═════ TEXT PASSAGE
[colug-432] tracking WAN data usage
William Yang
wyang at gcfn.net
Sun Oct 9 09:59:43 EDT 2016
pfSense has a lot of features around bandwitch monitoring.
I usually monitor bandwidth using snmp stats for the upstream interfaces
(made more complex if you have multiple uplinks, such as VPN tunnels
;-). ntop does it (and at one point I had remote data collection
working to pull ntop data from pfsense and doing offline analysis on a
Linux box; not sure where that code went).... or netflow... or... there
may be more.
On 2016-10-08 15:15, Rick Hornsby wrote:
> My ISP does not currently have a per month data limit, and does not
> provide us with any usage stats as such. However, with all the
> nonsense coming out of Comcast and AT&T (including the stories of
> being charged for grossly over-inflated data usage), it's got me
> curious about my own usage. What does my usage look like now, and if I
> found myself in a monopoly setting where there was only one
> residential ISP, and they had usage caps - how would I measure it for
> myself?
══════════
═════ GIVEN DATA
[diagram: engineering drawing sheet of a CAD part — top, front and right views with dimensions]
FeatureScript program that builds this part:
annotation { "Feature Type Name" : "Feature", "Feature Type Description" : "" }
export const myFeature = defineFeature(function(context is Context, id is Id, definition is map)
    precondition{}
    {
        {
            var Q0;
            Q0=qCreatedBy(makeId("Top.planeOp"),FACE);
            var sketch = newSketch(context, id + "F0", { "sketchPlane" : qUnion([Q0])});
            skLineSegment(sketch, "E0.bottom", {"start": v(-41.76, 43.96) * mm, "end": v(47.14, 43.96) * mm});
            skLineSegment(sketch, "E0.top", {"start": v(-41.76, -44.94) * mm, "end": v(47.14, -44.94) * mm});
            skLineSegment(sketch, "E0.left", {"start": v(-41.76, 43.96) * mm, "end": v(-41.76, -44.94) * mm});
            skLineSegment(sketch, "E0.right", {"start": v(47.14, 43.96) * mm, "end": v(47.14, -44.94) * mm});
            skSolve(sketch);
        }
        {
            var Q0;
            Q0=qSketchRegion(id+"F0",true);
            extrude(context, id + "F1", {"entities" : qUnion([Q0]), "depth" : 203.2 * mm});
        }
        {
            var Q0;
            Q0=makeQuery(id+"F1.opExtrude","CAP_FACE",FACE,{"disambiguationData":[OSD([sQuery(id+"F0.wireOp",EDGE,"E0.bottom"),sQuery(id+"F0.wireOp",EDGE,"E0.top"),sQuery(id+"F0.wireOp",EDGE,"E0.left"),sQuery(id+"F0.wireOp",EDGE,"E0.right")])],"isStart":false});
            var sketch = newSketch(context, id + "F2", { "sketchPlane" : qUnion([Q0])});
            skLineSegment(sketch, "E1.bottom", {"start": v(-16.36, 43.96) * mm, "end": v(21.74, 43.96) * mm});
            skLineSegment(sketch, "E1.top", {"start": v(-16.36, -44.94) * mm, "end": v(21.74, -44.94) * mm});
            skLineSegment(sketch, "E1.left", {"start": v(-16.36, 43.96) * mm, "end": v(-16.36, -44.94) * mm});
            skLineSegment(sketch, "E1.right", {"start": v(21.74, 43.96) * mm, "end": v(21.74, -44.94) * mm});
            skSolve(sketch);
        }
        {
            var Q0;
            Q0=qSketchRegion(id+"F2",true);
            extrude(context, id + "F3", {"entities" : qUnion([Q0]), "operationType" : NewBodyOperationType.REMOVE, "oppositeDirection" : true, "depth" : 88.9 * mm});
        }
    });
══════════
WRITTEN PROBLEM: Copy everything in the mailing-list post from "I usually monitor" down to "may be more.", swapping "netflow" for "IPFIX".

CORRECT RESPONSE:
I usually monitor bandwidth using snmp stats for the upstream interfaces
(made more complex if you have multiple uplinks, such as VPN tunnels
;-). ntop does it (and at one point I had remote data collection
working to pull ntop data from pfsense and doing offline analysis on a
Linux box; not sure where that code went).... or IPFIX... or... there
may be more.